9am: Happy to have no alarm clock set, I consider the higher priority amongst breakfast, exercise, and mentally recharging to get myself right for an important day.

Noon: Double check my materials and clothing needed to be ready to leave in a few hours for the venue.

1pm: Clean up and organize my to do list for the evening, having already calculated the volume of fighters needing to be taped for battle yet expected a few stragglers to pop up last minute.

2pm: Find food, including a late night snack if needed. This will be the last chance I have to eat for the next 7-8 hours.

3pm: Gather up my outfit, touching up anything necessary to look professional and represent properly.

4pm: After a brief nap or time of relaxation, head down to an awaiting shuttle or personal car to head to the venue.

4:30pm: Get familiar with the venue, looking for needed resources and personnel who can help me succeed tonight including security members or facility staff. If possible, claim a spot cageside to call home for the evening once the lights go bright.

5pm: Confirm my list of fighters needing my assistance, set up my station cageside. Introductions with referee’s and other cage personnel including ringside physician.

5:30pm: Fighter's meeting; clarify my role to the fighters and corners.
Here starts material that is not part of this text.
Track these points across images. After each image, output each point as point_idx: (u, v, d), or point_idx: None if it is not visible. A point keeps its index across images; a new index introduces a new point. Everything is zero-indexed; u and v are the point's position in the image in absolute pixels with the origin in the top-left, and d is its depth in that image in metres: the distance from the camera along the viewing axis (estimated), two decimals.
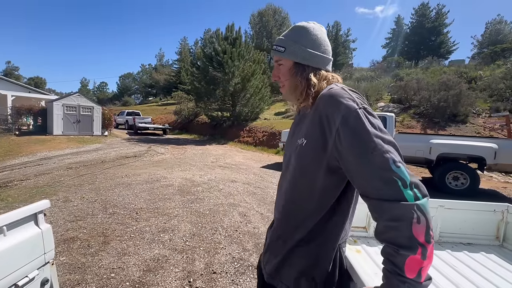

I need to be a familiar face to them so it's not confusing when it's crunch time.

5:45pm: Change clothes, tape needed fighters, mentally prepare final checklist.

6:50pm: Make my way cageside and get ready to begin. Confirm needs of camera and production people. Finalize expectations with referee’s, commission, and physician.

7pm: Lights up, fists up!

8:30pm: Break in the action from the undercard, but no break for me. Immediately I go backstage to get the final main card fighters ready that scheduled with me.

9pm: Main card begins, live TV starts and it's time for everyone to prove themselves!

11:30pm: A great night ends; I clean up the mess, tend to injuries needing my attention, and say my goodbyes to new friends made. Retreat to a much awaited cozy room and late night food to enjoy on my lap. In some cases prepare for an early departure, but in every case, reminisce on an evening that I'm appreciative to be a part of.

My goal is always to improve the sport and raise the level of expectations of all involved. I look forward to bringing injury prevention and treatment insights as well as discussing behind the scenes observations and opinions from an expert viewpoint.